Even with the S&P 500 in a bear market, Hodge's concern is that a major slowdown in the pace of economic growth has not yet been fully discounted in stocks, and there will be more volatility as that happens. Both the high-tech NASDAQ composite index (which includes about 3,000 common shares) and the Russell 2000 small-cap stock index fell to a bearish market position earlier in the year. Given the presence of these safety valves, history suggests that the current crisis of confidence in the markets could be much closer to its end than to its beginning. An additional concern going forward will be market fundamentals, such as corporate revenues and profits.
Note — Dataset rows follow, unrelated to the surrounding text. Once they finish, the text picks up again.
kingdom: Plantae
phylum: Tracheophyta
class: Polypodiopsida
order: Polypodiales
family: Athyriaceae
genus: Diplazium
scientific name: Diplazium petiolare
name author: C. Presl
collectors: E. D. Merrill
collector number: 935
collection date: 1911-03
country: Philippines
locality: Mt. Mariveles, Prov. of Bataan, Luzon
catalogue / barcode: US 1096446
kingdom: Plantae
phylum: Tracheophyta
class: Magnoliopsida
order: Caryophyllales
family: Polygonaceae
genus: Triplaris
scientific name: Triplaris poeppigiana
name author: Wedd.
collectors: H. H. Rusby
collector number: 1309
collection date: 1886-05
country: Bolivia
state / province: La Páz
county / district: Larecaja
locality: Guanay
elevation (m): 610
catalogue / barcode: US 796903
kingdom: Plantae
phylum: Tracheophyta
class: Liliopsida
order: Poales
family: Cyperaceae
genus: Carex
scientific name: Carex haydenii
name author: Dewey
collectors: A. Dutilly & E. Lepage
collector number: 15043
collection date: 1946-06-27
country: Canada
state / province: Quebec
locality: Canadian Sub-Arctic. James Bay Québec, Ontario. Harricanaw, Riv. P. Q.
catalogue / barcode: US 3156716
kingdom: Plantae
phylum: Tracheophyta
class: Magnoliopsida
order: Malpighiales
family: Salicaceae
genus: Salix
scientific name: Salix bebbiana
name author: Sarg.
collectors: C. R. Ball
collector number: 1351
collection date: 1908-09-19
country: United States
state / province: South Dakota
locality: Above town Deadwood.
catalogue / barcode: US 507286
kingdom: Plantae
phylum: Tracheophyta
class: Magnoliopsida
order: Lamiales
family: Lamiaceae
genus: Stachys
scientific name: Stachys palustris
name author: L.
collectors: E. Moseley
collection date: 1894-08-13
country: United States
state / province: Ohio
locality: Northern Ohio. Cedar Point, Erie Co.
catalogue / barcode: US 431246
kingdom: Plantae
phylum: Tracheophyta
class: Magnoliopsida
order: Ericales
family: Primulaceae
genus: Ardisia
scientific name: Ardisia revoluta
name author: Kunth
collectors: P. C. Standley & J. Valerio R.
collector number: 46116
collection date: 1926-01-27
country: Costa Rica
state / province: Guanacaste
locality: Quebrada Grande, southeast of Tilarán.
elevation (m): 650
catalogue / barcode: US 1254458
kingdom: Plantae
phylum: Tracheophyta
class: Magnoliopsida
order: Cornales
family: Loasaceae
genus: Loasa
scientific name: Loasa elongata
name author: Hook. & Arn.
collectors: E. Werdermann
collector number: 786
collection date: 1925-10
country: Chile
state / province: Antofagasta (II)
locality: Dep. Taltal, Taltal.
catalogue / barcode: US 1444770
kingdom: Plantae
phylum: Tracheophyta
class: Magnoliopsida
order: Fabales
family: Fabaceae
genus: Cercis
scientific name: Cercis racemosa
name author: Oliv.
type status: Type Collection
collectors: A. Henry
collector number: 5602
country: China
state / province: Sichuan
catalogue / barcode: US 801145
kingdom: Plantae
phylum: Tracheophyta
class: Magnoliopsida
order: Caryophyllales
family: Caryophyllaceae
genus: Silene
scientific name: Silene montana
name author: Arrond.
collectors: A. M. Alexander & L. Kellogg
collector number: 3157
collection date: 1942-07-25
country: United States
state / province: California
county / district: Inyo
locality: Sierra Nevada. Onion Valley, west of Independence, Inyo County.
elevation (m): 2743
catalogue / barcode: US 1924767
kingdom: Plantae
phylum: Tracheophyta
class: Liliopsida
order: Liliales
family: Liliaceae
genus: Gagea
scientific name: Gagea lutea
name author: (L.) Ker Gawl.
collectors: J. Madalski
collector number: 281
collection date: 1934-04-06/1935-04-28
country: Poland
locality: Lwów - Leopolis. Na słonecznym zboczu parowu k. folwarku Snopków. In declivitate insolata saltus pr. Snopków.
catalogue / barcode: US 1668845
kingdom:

To gain insight into the market outlook, chief investment officer Tom Stevenson will share his thoughts on the next quarter in the latest edition of Investment Insights. The September market performance was a wake-up call for many investors, especially when the August Consumer Price Index (CPI) report showed that inflation had not reached its peak. After briefly exiting “bear market territory”, the S&P 500 and NASDAQ Composite indices fell back to that level and reached their lowest points of the year in September. While the Federal Reserve remains committed to curbing inflation, that task is still incomplete and the midterm elections are fast approaching, and Sheldon believes they will also have an impact on financial markets in October.
In general, stock markets are usually quick to take into account economic and political events of the day, but doubts continue to linger for some investors. Big Money respondents are relatively negative about the short-term trajectory of financial markets, but optimistic about long-term opportunities, given the most attractive entry points in years for both stocks and bonds. At this point, investors have become accustomed to temporary bear market rebounds that are followed by even more severe losses. Time and again throughout history, a foolproof approach to saving regularly during difficult market periods has rewarded investors in the end, sometimes to a greater extent than if markets had risen broadly.
The most notable factor behind this significant decline in stock prices was the bursting of a stock market “bubble” in technology stock prices, in particular for some early-stage dotcom companies, when investors stopped paying higher prices for companies with little or no profit. In early 2000, an extended bear market began, which persisted until early 2003, following a long-lasting bull market.